Dataset entries

++++++++++

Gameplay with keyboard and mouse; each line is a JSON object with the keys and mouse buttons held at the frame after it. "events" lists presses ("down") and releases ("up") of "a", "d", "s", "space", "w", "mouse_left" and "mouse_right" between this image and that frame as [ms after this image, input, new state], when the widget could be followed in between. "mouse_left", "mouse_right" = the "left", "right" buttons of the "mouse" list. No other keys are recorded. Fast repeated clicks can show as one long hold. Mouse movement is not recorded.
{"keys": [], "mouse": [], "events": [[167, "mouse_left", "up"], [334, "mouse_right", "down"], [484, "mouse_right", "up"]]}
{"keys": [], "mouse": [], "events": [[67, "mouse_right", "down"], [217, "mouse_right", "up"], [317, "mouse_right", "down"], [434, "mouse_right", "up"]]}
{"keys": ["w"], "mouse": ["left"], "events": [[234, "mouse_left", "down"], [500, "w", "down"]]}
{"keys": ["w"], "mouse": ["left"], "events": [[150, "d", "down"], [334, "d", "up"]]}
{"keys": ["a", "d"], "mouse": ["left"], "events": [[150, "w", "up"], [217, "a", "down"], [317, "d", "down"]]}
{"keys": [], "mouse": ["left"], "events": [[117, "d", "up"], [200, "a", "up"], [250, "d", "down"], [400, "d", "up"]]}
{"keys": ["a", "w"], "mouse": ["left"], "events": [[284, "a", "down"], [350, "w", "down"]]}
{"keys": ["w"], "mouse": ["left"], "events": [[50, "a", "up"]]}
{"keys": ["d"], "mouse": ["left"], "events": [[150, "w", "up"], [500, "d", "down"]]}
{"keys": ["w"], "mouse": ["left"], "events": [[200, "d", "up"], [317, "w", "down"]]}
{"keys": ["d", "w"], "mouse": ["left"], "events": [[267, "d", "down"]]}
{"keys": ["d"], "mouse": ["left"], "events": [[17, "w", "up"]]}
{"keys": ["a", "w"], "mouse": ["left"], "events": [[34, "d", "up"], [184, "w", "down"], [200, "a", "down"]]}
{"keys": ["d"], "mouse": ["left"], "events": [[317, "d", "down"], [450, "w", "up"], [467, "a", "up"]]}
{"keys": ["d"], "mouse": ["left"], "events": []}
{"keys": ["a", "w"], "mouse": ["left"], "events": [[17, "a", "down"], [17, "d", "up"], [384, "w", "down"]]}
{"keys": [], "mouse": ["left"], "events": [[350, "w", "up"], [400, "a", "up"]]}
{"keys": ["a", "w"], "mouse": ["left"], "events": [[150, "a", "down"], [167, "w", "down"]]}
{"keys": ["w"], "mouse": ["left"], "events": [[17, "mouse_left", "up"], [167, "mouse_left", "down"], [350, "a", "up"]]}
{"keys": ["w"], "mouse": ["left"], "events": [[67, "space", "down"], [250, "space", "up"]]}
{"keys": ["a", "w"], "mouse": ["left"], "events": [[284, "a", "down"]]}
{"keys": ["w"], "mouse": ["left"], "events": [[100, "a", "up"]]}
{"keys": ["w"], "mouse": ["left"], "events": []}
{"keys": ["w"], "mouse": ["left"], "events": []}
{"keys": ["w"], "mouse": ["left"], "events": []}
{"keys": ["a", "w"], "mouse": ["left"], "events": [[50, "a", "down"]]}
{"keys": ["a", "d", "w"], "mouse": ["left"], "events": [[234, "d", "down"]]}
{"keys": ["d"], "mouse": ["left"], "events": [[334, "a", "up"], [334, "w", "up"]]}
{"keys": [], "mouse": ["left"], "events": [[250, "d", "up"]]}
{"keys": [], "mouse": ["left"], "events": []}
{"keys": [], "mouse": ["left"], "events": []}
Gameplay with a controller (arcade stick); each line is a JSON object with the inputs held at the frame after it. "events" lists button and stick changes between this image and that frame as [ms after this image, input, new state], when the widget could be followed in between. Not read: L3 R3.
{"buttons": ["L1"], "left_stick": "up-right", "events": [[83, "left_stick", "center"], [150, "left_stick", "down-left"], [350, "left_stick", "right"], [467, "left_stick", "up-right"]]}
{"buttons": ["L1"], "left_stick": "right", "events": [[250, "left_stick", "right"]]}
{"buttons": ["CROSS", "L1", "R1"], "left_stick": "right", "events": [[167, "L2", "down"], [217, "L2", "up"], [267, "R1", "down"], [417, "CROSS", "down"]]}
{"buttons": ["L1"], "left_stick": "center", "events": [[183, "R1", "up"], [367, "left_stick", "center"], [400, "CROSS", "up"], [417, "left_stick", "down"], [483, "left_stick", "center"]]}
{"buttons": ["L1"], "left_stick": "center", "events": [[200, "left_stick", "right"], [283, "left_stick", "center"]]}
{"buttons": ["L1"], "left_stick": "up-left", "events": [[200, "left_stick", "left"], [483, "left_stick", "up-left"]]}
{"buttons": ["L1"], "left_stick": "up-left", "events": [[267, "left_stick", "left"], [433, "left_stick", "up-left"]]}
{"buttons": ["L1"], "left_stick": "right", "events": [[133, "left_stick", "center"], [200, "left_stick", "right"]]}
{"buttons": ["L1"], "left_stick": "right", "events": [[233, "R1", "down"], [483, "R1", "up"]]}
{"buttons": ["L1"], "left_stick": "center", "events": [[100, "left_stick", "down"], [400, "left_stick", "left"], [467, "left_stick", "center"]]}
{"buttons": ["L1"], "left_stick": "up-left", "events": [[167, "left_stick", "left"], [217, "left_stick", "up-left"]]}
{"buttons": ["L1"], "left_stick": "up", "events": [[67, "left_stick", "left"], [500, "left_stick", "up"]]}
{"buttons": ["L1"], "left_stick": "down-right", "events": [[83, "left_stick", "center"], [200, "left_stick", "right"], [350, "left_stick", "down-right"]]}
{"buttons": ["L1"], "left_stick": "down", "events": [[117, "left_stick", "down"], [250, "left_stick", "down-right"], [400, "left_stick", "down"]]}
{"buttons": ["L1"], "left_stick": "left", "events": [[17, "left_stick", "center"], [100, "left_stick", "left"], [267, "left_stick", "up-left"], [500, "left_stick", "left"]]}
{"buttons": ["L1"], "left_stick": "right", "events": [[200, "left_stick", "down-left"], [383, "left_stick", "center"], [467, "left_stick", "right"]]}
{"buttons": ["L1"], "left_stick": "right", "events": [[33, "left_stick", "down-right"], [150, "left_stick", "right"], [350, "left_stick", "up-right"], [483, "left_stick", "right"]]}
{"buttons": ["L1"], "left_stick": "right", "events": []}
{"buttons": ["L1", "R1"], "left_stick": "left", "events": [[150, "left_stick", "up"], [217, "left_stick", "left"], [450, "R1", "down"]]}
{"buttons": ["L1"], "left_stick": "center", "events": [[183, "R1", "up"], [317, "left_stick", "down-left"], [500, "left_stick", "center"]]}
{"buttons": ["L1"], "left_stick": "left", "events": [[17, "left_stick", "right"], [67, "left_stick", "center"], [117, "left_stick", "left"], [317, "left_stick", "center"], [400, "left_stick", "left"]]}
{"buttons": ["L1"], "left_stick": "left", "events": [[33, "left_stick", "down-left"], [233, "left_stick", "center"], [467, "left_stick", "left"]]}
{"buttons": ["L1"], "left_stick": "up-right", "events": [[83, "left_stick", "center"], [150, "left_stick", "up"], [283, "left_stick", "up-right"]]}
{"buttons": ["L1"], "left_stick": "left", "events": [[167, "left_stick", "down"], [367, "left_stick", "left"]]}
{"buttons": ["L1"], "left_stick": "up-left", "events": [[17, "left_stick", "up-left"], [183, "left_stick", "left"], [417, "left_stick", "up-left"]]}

++++++++++

* [EXERCISE DESCRIPTION]
Using the records above, pull out each line where the word "CROSS" occurs.

* [SOLUTION BELOW]
{"buttons": ["CROSS", "L1", "R1"], "left_stick": "right", "events": [[167, "L2", "down"], [217, "L2", "up"], [267, "R1", "down"], [417, "CROSS", "down"]]}
{"buttons": ["L1"], "left_stick": "center", "events": [[183, "R1", "up"], [367, "left_stick", "center"], [400, "CROSS", "up"], [417, "left_stick", "down"], [483, "left_stick", "center"]]}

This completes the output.